Machine learning startup Sana Labs raised $18 million in Series A funding in a round led by EQT Ventures. The firm offers an authoring tool customers can use to design courses and upload content against which it applies its machine learning technology. The Stockholm company’s customers include Novartis, PepsiCo and Mount Sinai.
Salesforce invested $15 million in Darwinbox, an Indian HR management platform. According to media reports, investing in a South Asian company is a rare move for Salesforce, and it’s not the largest investment. However, it’s worth noting given speculation around Salesforce’s interest in HR solutions. Darwinbox’s previous investors include Lightspeed India and Sequoia Capital India, and all told, the company has raised $35 million to date.
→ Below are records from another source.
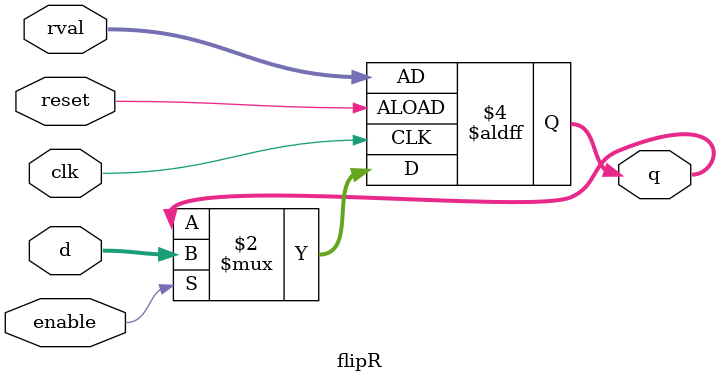
<source format=sv>
module flipR(input logic clk, reset,enable,
input logic [3:0] d, rval,
output logic [3:0] q);
always_ff @(posedge clk, posedge reset)
    if (reset) q<= rval;
    else if (enable) q<= d;
endmodule
</source>
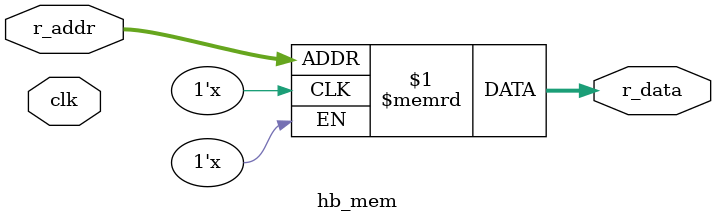
<source format=sv>
/*
 * hb_mem.sv
 * Author: William Bao
 * Last Revision: 02/24/19
 *
 * This is a simple synchronous write, asynchronous read memory module
 * "hb" stands for high_bandwidth. Default data width is 256-bit.
 * For the purpose of simulation, write is disabled since the
 * convolution layer never writes to memory. In a real system, this
 * memory would likely service writes from other blocks.
 *
 */
`include "conv_top.svh"

module hb_mem #(
    parameter ADDR_WIDTH = 20,
    parameter DATA_WIDTH = 256
)(
	input clk,    // Clock
    //input rst_n,  // Asynchronous reset active low

	// control logic
	//input logic                      we,
	
	// write input
	//input logic     [ADDR_WIDTH-1:0] w_addr,
	//input logic     [DATA_WIDTH-1:0] w_data,

	// read input
	input logic     [ADDR_WIDTH-1:0] r_addr,
	output logic    [DATA_WIDTH-1:0] r_data
);

    logic           [DATA_WIDTH-1:0] memory [1 << ADDR_WIDTH]; 

    assign r_data = memory[r_addr];

	/*always_ff @(posedge clk)
	begin
		if(we)
		begin
			memory[w_addr] <= w_data;
		end
	end*/ 
    
endmodule
</source>
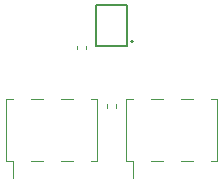
<source format=gto>
G04 #@! TF.GenerationSoftware,KiCad,Pcbnew,(5.99.0-11065-g2a3d8e22b6)*
G04 #@! TF.CreationDate,2021-07-08T09:19:06+01:00*
G04 #@! TF.ProjectId,NB3_ear,4e42335f-6561-4722-9e6b-696361645f70,0.0.1*
G04 #@! TF.SameCoordinates,PX868b5c0PY6ee3738*
G04 #@! TF.FileFunction,Legend,Top*
G04 #@! TF.FilePolarity,Positive*
%FSLAX46Y46*%
G04 Gerber Fmt 4.6, Leading zero omitted, Abs format (unit mm)*
G04 Created by KiCad (PCBNEW (5.99.0-11065-g2a3d8e22b6)) date 2021-07-08 09:19:06*
%MOMM*%
%LPD*%
G01*
G04 APERTURE LIST*
%ADD10C,0.127000*%
%ADD11C,0.200000*%
%ADD12C,0.120000*%
G04 APERTURE END LIST*
D10*
X8675000Y17111000D02*
X8675000Y13611000D01*
X11325000Y17111000D02*
X8675000Y17111000D01*
X8675000Y13611000D02*
X11325000Y13611000D01*
X11325000Y13611000D02*
X11325000Y17111000D01*
D11*
X11837500Y14011000D02*
G75*
G03*
X11837500Y14011000I-100000J0D01*
G01*
D12*
X7820000Y13627836D02*
X7820000Y13412164D01*
X7100000Y13627836D02*
X7100000Y13412164D01*
X10380000Y8376359D02*
X10380000Y8683641D01*
X9620000Y8376359D02*
X9620000Y8683641D01*
X18950000Y3925000D02*
X18950000Y9125000D01*
X18380000Y9125000D02*
X18950000Y9125000D01*
X13300000Y3925000D02*
X14320000Y3925000D01*
X11210000Y3925000D02*
X11210000Y9125000D01*
X15840000Y9125000D02*
X16860000Y9125000D01*
X15840000Y3925000D02*
X16860000Y3925000D01*
X11210000Y3925000D02*
X11780000Y3925000D01*
X11780000Y2485000D02*
X11780000Y3925000D01*
X13300000Y9125000D02*
X14320000Y9125000D01*
X11210000Y9125000D02*
X11780000Y9125000D01*
X18380000Y3925000D02*
X18950000Y3925000D01*
X1050000Y3900000D02*
X1050000Y9100000D01*
X8220000Y9100000D02*
X8790000Y9100000D01*
X3140000Y9100000D02*
X4160000Y9100000D01*
X1050000Y9100000D02*
X1620000Y9100000D01*
X1620000Y2460000D02*
X1620000Y3900000D01*
X3140000Y3900000D02*
X4160000Y3900000D01*
X8790000Y3900000D02*
X8790000Y9100000D01*
X5680000Y9100000D02*
X6700000Y9100000D01*
X5680000Y3900000D02*
X6700000Y3900000D01*
X1050000Y3900000D02*
X1620000Y3900000D01*
X8220000Y3900000D02*
X8790000Y3900000D01*
M02*

</source>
Darwinbox provides tools for onboarding, performance management and retention.
News Briefs
SAP plans to integrate Microsoft Teams across its suite of enterprise solutions. SAP CEO Christian Klein said integrating Teams into its products will help the companies jointly determine the future of work and encourage growth of “the frictionless enterprise.” The companies are building new integrations between Microsoft Teams and SAP solutions like SuccessFactors, S/4HANA and SAP Customer Experience. The integrations are planned for delivery in mid-2021.
Workday announced a vaccine management solution that provides employers with information that can help protect the health and safety of both remote and on-site workers. The tool combines real-time HR data with immunization information, helping organizations to plan return-to-work scenarios, support well-being efforts and establish new operating models that can be implemented as vaccines become available. In addition, customers will be able to control and securely manage data and protect privacy.
The pandemic-spurred need for businesses to ramp up digital transformation and support remote workers will increase IT spending by 6.2% during 2021, to a total of $3.9 trillion. According to Gartner, spending dropped 3.2% in 2020 as CIOs prioritized “mission critical” technology and services. All IT spending segments should return to growth this year, Gartner said, with enterprise software seeing the strongest rebound (8.8%) as remote work environments are expanded and improved.
TMP Worldwide, the company behind recruitment marketing platform TalentBrew, has rebranded itself to “Radancy.” In a blog post, CEO Michelle Abbey said the company would fully integrate all of its business units to “simplify our story, eliminate brand confusion and take ownership of all that we do.”